══ SUPPLIED MATERIAL

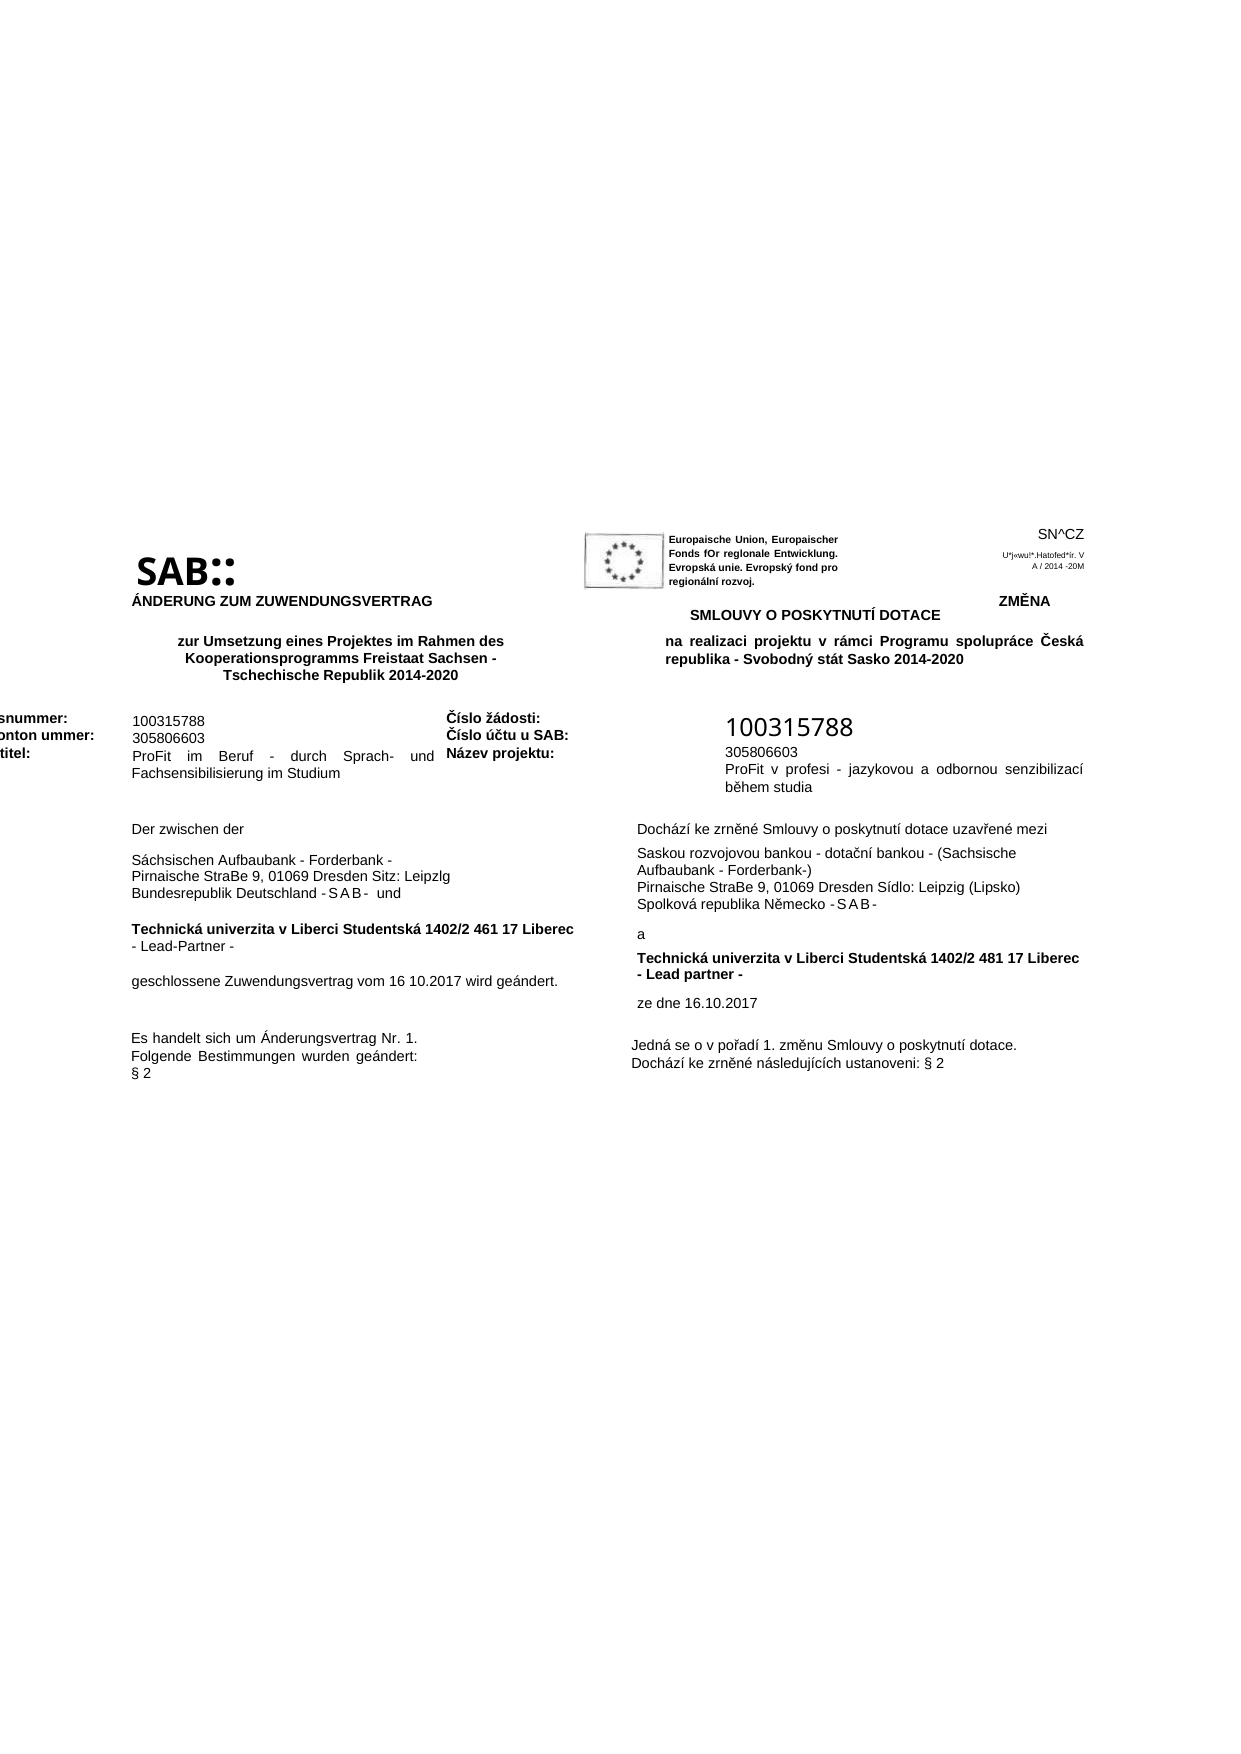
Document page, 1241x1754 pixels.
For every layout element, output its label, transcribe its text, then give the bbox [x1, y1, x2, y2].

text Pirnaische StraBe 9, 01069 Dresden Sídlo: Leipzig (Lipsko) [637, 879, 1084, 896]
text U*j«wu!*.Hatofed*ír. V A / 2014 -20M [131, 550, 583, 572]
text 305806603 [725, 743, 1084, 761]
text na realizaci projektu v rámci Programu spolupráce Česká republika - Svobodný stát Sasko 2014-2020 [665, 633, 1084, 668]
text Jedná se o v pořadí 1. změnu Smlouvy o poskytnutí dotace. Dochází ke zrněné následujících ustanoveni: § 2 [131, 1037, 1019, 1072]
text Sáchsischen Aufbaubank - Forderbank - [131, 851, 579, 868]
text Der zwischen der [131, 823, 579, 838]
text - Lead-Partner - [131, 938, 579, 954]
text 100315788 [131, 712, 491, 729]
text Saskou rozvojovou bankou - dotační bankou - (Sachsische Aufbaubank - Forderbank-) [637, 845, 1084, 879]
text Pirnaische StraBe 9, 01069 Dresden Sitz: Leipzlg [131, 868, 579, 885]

════

• TASK TO COMPLETE:
Repeat every line of the data exactly, but do not include pictures.

• ANSWER:
Document page, 1241x1754 pixels.
For every layout element, output its label, transcribe its text, then give the bbox [x1, y1, x2, y2].

text Pirnaische StraBe 9, 01069 Dresden Sídlo: Leipzig (Lipsko) [637, 879, 1084, 896]
text U*j«wu!*.Hatofed*ír. V A / 2014 -20M [131, 550, 583, 572]
text 305806603 [725, 743, 1084, 761]
text na realizaci projektu v rámci Programu spolupráce Česká republika - Svobodný stát Sasko 2014-2020 [665, 633, 1084, 668]
text Jedná se o v pořadí 1. změnu Smlouvy o poskytnutí dotace. Dochází ke zrněné následujících ustanoveni: § 2 [131, 1037, 1019, 1072]
text Sáchsischen Aufbaubank - Forderbank - [131, 851, 579, 868]
text Der zwischen der [131, 823, 579, 838]
text - Lead-Partner - [131, 938, 579, 954]
text 100315788 [131, 712, 491, 729]
text Saskou rozvojovou bankou - dotační bankou - (Sachsische Aufbaubank - Forderbank-) [637, 845, 1084, 879]
text Pirnaische StraBe 9, 01069 Dresden Sitz: Leipzlg [131, 868, 579, 885]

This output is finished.